The reversal is responsiveness. Teachers must monitor closely, adjusting difficulty in real time. This is also where adaptive technology and AI tools come into play. They can help the monitoring and adapting in real time. For our students, what is challenging today may be easy tomorrow. The art of teaching is in the calibration.
Final Thoughts
Every learner needs friction. Muscles grow when strained, minds expand when stretched, characters strengthen when tested. But friction must be purposeful, not careless.
Bruce Lee taught that struggle is the path to mastery. Vygotsky showed that the right balance between independence and guidance unlocks engagement. Both remind us that growth does not come from ease but from the right level of struggle.

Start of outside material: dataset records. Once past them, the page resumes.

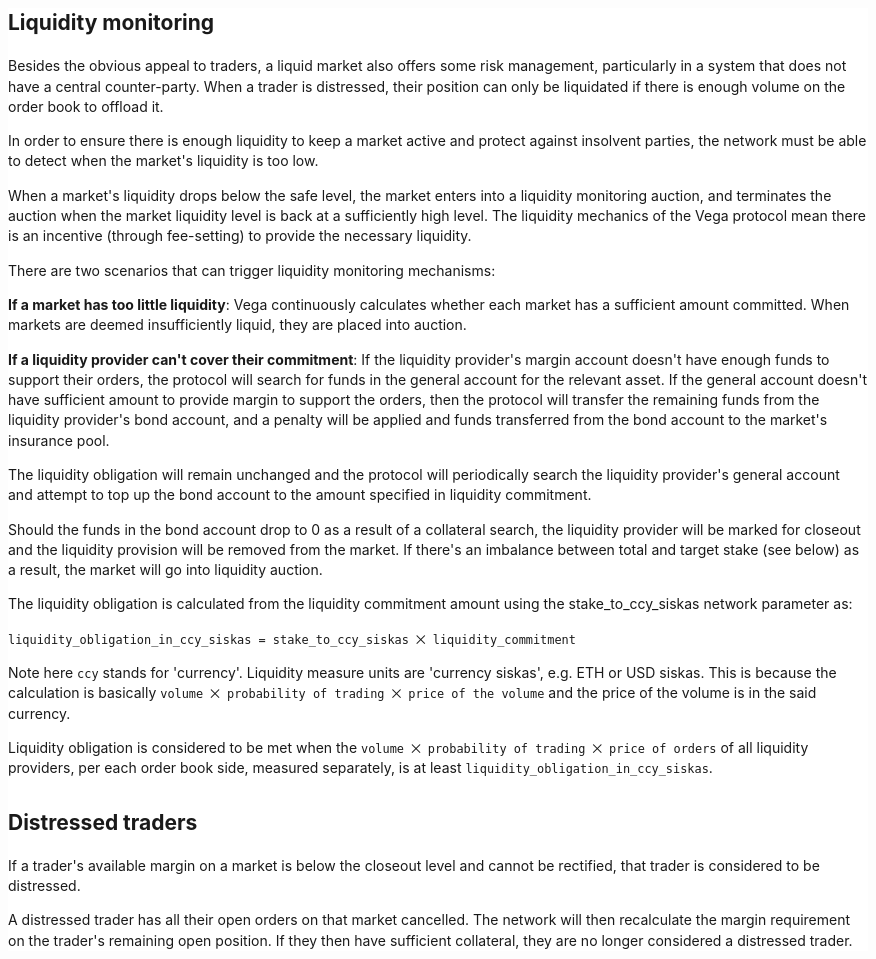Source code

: ## Liquidity monitoring
Besides the obvious appeal to traders, a liquid market also offers some risk management, particularly in a system that does not have a central counter-party. When a trader is distressed, their position can only be liquidated if there is enough volume on the order book to offload it.

In order to ensure there is enough liquidity to keep a market active and protect against insolvent parties, the network must be able to detect when the market's liquidity is too low. 

When a market's liquidity drops below the safe level, the market enters into a liquidity monitoring auction, and terminates the auction when the market liquidity level is back at a sufficiently high level. The liquidity mechanics of the Vega protocol mean there is an incentive (through fee-setting) to provide the necessary liquidity. 

There are two scenarios that can trigger liquidity monitoring mechanisms: 

**If a market has too little liquidity**: Vega continuously calculates whether each market has a sufficient amount committed. When markets are deemed insufficiently liquid, they are placed into auction.

**If a liquidity provider can't cover their commitment**: If the liquidity provider's margin account doesn't have enough funds to support their orders, the protocol will search for funds in the general account for the relevant asset. If the general account doesn't have sufficient amount to provide margin to support the orders, then the protocol will transfer the remaining funds from the liquidity provider's bond account, and a penalty will be applied and funds transferred from the bond account to the market's insurance pool.

The liquidity obligation will remain unchanged and the protocol will periodically search the liquidity provider's general account and attempt to top up the bond account to the amount specified in liquidity commitment.

Should the funds in the bond account drop to 0 as a result of a collateral search, the liquidity provider will be marked for closeout and the liquidity provision will be removed from the market. If there's an imbalance between total and target stake (see below) as a result, the market will go into liquidity auction.

The liquidity obligation is calculated from the liquidity commitment amount using the stake_to_ccy_siskas network parameter as:

`liquidity_obligation_in_ccy_siskas = stake_to_ccy_siskas ⨉ liquidity_commitment`

Note here `ccy` stands for 'currency'. Liquidity measure units are 'currency siskas', e.g. ETH or USD siskas. This is because the calculation is basically `volume ⨉ probability of trading ⨉ price of the volume` and the price of the volume is in the said currency.

Liquidity obligation is considered to be met when the `volume ⨉ probability of trading ⨉ price of orders` of all liquidity providers, per each order book side, measured separately, is at least `liquidity_obligation_in_ccy_siskas`.

## Distressed traders
If a trader's available margin on a market is below the closeout level and cannot be rectified, that trader is considered to be distressed.

A distressed trader has all their open orders on that market cancelled. The network will then recalculate the margin requirement on the trader's remaining open position. If they then have sufficient collateral, they are no longer considered a distressed trader.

In classrooms, this principle transforms how students see challenge. A groan becomes a sign of learning, not defeat. A furrowed brow becomes evidence of thinking, not failure. A breakthrough after persistence becomes a source of pride that fuels more effort.
Beyond school, the lesson is true in life. In workplaces, the most engaging jobs challenge employees just enough to grow skills without overwhelming them. In sports, athletes train at the edge of capacity, never comfortable, always stretched. And in our lives, the ability to embrace friction (rather than completely avoid it) builds resilience, adaptability, and confidence.
Find that sweet spot where learning becomes irresistible. Not because it is easy, but because it is earned. That’s where true engagement happens.